= Duo Interpretation =

Duo Interpretation, or often simply called Duo Interp, or just Duo, is an official speech event of Stoa USA, the National Speech and Debate Association, the National Catholic Forensics League, National Christian Forensics and Communications Association, American Forensics Association, and the National Forensics Association. The event involves a pair of performers acting out a literary piece or program under certain constraints, including not making eye contact nor touching their partner, and not using props. Pieces used often include published books, movies, short stories, plays, or poems. Participants may cut anything out of their piece, but cannot add any dialogue. This event can either be dramatic or humorous.

==Performance==
Props and costumes are not allowed, and the performers rely on things such as pantomime to convey what is happening. Duo Interpretation differs from the other events in the sense that the most important element is how well the duo partners work with each other. Partners are not allowed to look at each other or touch each other, so they must come up with other means to convey two characters talking to each other, physically interacting with each other, etc. Like in other interpretation events, the competitors will often pick a point on the wall in front of them to look at, pretending it is their subject. The stance is key in Duo Interpretation, where even the slightest shift could indicate a change.

Timing is also crucial when it comes to conveying physical interactions. For instance, if one partner lifts and swipes their hand as if to slap someone, the other partner must flinch and "be hit" in response. These movements must be timed carefully and are arguably the most challenging aspect of the event. Teams will often create complex "choreography" or "tech" (the term differs based on region) to showcase how well they can perform together.

Interpretation is highly valued in this event. Performances can be dramatic, humorous, or a blend of both. Performers often twist the meanings of words for comic effect or play on an unintentional pun. Other common ways to change the meaning of the text are to sing, dance, gesture, or simply change the tone of your voice.

Some movements, such as lying on the floor or kneeling with both legs, are prohibited at some tournaments, but performers can get around these rules by keeping one limb raised.

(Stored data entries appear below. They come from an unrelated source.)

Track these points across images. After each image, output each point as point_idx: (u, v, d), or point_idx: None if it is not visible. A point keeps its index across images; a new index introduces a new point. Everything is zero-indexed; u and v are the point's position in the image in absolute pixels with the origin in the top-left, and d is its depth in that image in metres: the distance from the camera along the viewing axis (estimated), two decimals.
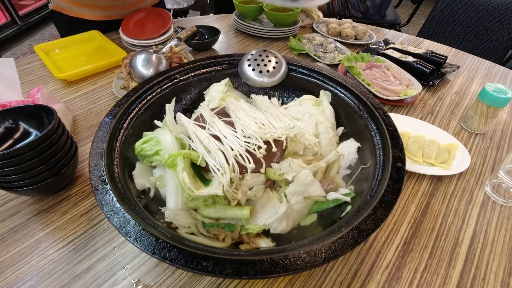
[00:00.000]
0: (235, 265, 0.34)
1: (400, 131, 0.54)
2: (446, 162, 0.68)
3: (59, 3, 1.05)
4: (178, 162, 0.48)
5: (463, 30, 1.57)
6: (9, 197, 0.57)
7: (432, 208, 0.59)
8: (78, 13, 1.06)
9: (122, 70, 0.84)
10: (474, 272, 0.50)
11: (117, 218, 0.39)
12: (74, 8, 1.05)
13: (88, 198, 0.58)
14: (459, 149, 0.70)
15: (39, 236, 0.52)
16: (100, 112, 0.78)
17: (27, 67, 0.93)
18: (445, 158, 0.68)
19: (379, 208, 0.41)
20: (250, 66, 0.70)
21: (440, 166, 0.67)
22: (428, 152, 0.69)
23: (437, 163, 0.67)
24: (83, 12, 1.06)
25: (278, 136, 0.53)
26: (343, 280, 0.48)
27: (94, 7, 1.06)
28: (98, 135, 0.50)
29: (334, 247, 0.36)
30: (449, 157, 0.68)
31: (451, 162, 0.67)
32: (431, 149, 0.70)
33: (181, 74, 0.67)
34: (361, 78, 0.88)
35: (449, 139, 0.72)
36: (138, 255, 0.50)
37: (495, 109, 0.72)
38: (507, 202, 0.61)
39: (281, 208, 0.48)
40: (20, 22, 2.92)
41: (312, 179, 0.51)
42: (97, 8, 1.06)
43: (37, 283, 0.46)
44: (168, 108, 0.56)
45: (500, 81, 1.00)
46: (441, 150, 0.69)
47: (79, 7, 1.05)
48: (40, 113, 0.55)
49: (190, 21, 1.28)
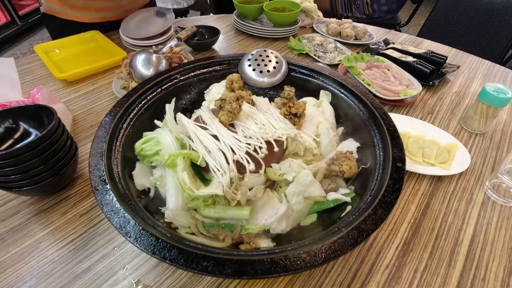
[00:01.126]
0: (235, 265, 0.34)
1: (400, 131, 0.54)
2: (446, 162, 0.67)
3: (51, 6, 1.03)
4: (178, 162, 0.48)
5: (463, 30, 1.57)
6: (9, 197, 0.57)
7: (432, 208, 0.59)
8: (71, 15, 1.04)
9: (122, 70, 0.84)
10: (474, 272, 0.50)
11: (117, 218, 0.39)
12: (67, 11, 1.03)
13: (88, 198, 0.58)
14: (459, 149, 0.70)
15: (39, 236, 0.52)
16: (100, 112, 0.78)
17: (27, 67, 0.93)
18: (445, 158, 0.68)
19: (379, 208, 0.41)
20: (251, 66, 0.70)
21: (440, 166, 0.67)
22: (428, 152, 0.69)
23: (437, 163, 0.67)
24: (77, 14, 1.04)
25: (278, 136, 0.53)
26: (343, 280, 0.48)
27: (87, 9, 1.04)
28: (98, 135, 0.50)
29: (334, 247, 0.36)
30: (449, 157, 0.68)
31: (451, 162, 0.67)
32: (431, 149, 0.69)
33: (181, 74, 0.67)
34: (361, 78, 0.88)
35: (449, 139, 0.72)
36: (138, 255, 0.50)
37: (495, 109, 0.72)
38: (507, 202, 0.61)
39: (281, 208, 0.48)
40: (20, 22, 2.93)
41: (312, 179, 0.50)
42: (91, 10, 1.05)
43: (37, 283, 0.46)
44: (168, 108, 0.56)
45: (500, 81, 1.00)
46: (441, 150, 0.69)
47: (72, 9, 1.03)
48: (40, 113, 0.55)
49: (190, 21, 1.28)
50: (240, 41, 1.16)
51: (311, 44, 1.12)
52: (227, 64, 0.72)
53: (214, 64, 0.71)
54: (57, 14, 1.04)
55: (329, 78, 0.66)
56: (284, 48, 1.12)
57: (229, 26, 1.26)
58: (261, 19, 1.24)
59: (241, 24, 1.17)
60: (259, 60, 0.71)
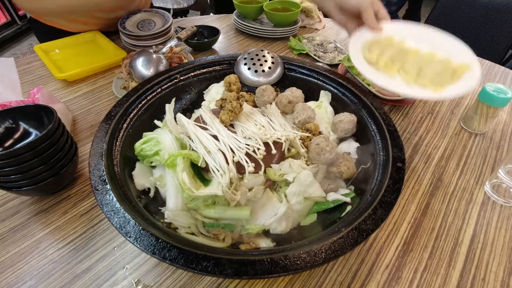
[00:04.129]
0: (235, 265, 0.34)
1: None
2: (443, 85, 0.53)
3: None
4: (178, 162, 0.48)
5: (463, 30, 1.57)
6: (9, 197, 0.57)
7: (432, 208, 0.59)
8: (58, 24, 1.02)
9: (122, 70, 0.84)
10: (474, 272, 0.50)
11: (117, 218, 0.39)
12: (55, 18, 1.01)
13: (88, 198, 0.58)
14: (470, 71, 0.54)
15: (39, 236, 0.52)
16: (100, 112, 0.78)
17: (27, 67, 0.93)
18: (445, 80, 0.54)
19: (379, 208, 0.41)
20: (246, 65, 0.70)
21: (430, 87, 0.54)
22: (426, 71, 0.56)
23: (429, 84, 0.55)
24: (63, 23, 1.02)
25: (277, 137, 0.53)
26: (343, 280, 0.48)
27: (75, 21, 1.02)
28: (98, 135, 0.50)
29: (334, 247, 0.36)
30: (451, 80, 0.54)
31: (448, 86, 0.53)
32: (432, 67, 0.56)
33: (181, 74, 0.67)
34: (361, 78, 0.88)
35: (465, 58, 0.56)
36: (138, 255, 0.50)
37: (495, 109, 0.72)
38: (507, 202, 0.61)
39: (281, 209, 0.48)
40: (20, 22, 2.93)
41: (313, 179, 0.51)
42: (79, 22, 1.03)
43: (37, 283, 0.46)
44: (168, 108, 0.56)
45: (500, 81, 1.00)
46: (443, 69, 0.55)
47: (61, 19, 1.01)
48: (40, 113, 0.55)
49: (190, 21, 1.28)
50: (240, 41, 1.16)
51: (311, 44, 1.12)
52: (227, 64, 0.72)
53: (214, 64, 0.71)
54: (44, 20, 1.02)
55: (329, 78, 0.66)
56: (284, 48, 1.12)
57: (229, 26, 1.26)
58: (261, 19, 1.24)
59: (241, 24, 1.17)
60: (255, 59, 0.71)
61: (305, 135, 0.56)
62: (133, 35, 1.00)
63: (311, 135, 0.57)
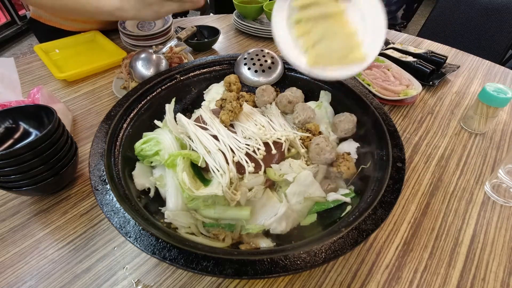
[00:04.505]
0: (235, 265, 0.34)
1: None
2: (354, 51, 0.47)
3: (37, 11, 1.02)
4: (178, 162, 0.48)
5: (463, 30, 1.57)
6: (9, 197, 0.57)
7: (432, 208, 0.59)
8: (57, 23, 1.02)
9: (122, 70, 0.84)
10: (474, 272, 0.50)
11: (117, 218, 0.39)
12: (55, 18, 1.02)
13: (88, 198, 0.58)
14: (360, 64, 0.48)
15: (39, 236, 0.52)
16: (100, 112, 0.78)
17: (27, 67, 0.93)
18: (352, 45, 0.47)
19: (379, 208, 0.41)
20: (246, 65, 0.70)
21: (310, 61, 0.49)
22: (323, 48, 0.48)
23: (314, 57, 0.49)
24: (62, 23, 1.02)
25: (277, 137, 0.53)
26: (343, 280, 0.48)
27: (75, 21, 1.03)
28: (98, 135, 0.50)
29: (334, 247, 0.36)
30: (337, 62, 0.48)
31: (329, 67, 0.48)
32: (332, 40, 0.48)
33: (181, 74, 0.67)
34: (361, 78, 0.88)
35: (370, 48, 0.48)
36: (138, 255, 0.50)
37: (495, 109, 0.72)
38: (507, 202, 0.61)
39: (280, 209, 0.48)
40: (20, 22, 2.93)
41: (313, 179, 0.51)
42: (79, 22, 1.03)
43: (37, 283, 0.46)
44: (168, 108, 0.56)
45: (500, 81, 1.00)
46: (341, 48, 0.48)
47: (61, 19, 1.02)
48: (40, 113, 0.55)
49: (190, 21, 1.28)
50: (240, 41, 1.16)
51: None
52: (227, 64, 0.72)
53: (214, 64, 0.71)
54: (44, 20, 1.03)
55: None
56: None
57: (229, 26, 1.26)
58: (261, 19, 1.24)
59: (241, 24, 1.17)
60: (255, 59, 0.71)
61: (305, 135, 0.56)
62: (133, 35, 1.00)
63: (311, 135, 0.57)
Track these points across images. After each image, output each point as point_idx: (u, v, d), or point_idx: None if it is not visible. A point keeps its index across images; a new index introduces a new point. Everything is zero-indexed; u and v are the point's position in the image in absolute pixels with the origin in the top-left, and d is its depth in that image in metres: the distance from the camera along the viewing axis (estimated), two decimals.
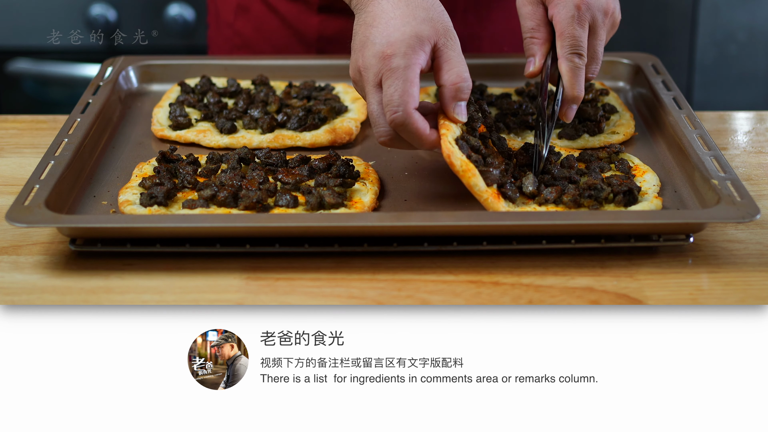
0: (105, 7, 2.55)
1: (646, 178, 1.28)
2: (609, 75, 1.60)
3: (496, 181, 1.20)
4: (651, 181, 1.27)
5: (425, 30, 1.20)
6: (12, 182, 1.34)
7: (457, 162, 1.18)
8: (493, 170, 1.21)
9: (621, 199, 1.21)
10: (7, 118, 1.56)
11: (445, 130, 1.20)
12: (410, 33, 1.19)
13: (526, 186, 1.22)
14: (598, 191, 1.22)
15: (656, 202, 1.22)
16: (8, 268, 1.15)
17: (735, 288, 1.11)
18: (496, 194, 1.19)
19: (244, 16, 1.73)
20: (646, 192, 1.25)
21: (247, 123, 1.44)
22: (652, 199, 1.23)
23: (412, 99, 1.18)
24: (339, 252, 1.17)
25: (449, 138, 1.20)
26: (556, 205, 1.21)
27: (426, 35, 1.20)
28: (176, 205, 1.22)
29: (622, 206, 1.21)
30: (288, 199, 1.21)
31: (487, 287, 1.12)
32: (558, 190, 1.21)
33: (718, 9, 2.67)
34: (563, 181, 1.24)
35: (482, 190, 1.18)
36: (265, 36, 1.72)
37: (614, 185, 1.23)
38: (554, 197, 1.21)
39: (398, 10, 1.21)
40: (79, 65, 2.59)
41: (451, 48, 1.22)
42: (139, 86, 1.60)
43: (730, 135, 1.48)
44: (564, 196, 1.21)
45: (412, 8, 1.21)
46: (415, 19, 1.20)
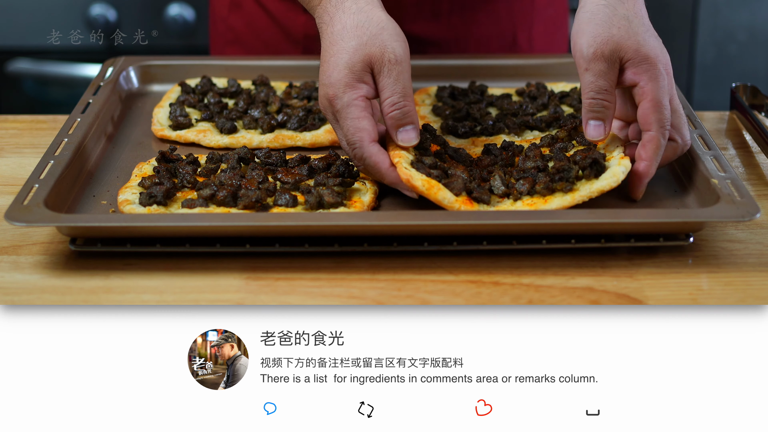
0: (105, 7, 2.55)
1: (607, 141, 1.27)
2: None
3: (463, 188, 1.19)
4: (615, 143, 1.26)
5: (357, 60, 1.21)
6: (12, 182, 1.34)
7: (418, 183, 1.18)
8: (457, 179, 1.20)
9: (590, 173, 1.21)
10: (7, 118, 1.56)
11: (398, 159, 1.21)
12: (344, 68, 1.21)
13: (496, 187, 1.21)
14: (567, 172, 1.21)
15: (624, 162, 1.21)
16: (8, 268, 1.15)
17: (735, 288, 1.11)
18: (468, 201, 1.18)
19: (237, 12, 1.75)
20: (612, 156, 1.23)
21: (248, 123, 1.44)
22: (619, 161, 1.21)
23: (365, 133, 1.20)
24: (339, 252, 1.17)
25: (404, 164, 1.20)
26: (531, 196, 1.20)
27: (359, 67, 1.21)
28: (176, 204, 1.22)
29: (593, 178, 1.20)
30: (287, 198, 1.21)
31: (487, 287, 1.12)
32: (530, 181, 1.21)
33: (718, 9, 2.67)
34: (532, 171, 1.23)
35: (452, 201, 1.17)
36: (256, 32, 1.73)
37: (579, 161, 1.22)
38: (528, 188, 1.20)
39: (343, 36, 1.22)
40: (79, 65, 2.60)
41: (385, 74, 1.21)
42: (139, 86, 1.60)
43: (730, 135, 1.48)
44: (537, 185, 1.20)
45: (352, 34, 1.21)
46: (348, 50, 1.21)
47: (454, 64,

A duo can be no longer than ten minutes (any team exceeding ten minutes is given a thirty-second grace period before having any points deducted. There is no definite time minimum, but the unofficial consensus is that seven minutes is a good minimum time.

==Elements of the Duo==
The duo usually begins with a teaser or short "taste" of the forthcoming duo. Typically, though there is no rule governing the order of these elements or their length, this lasts 1 to 2 minutes before the performers break character to perform their self-written "intro". The intro serves to introduce the piece and its author, as well as provide the performers to simultaneously present the theme or storyline of their piece and infuse their own creativity. After the intro, which is usually brief due to original word restrictions, the duo resumes through its end.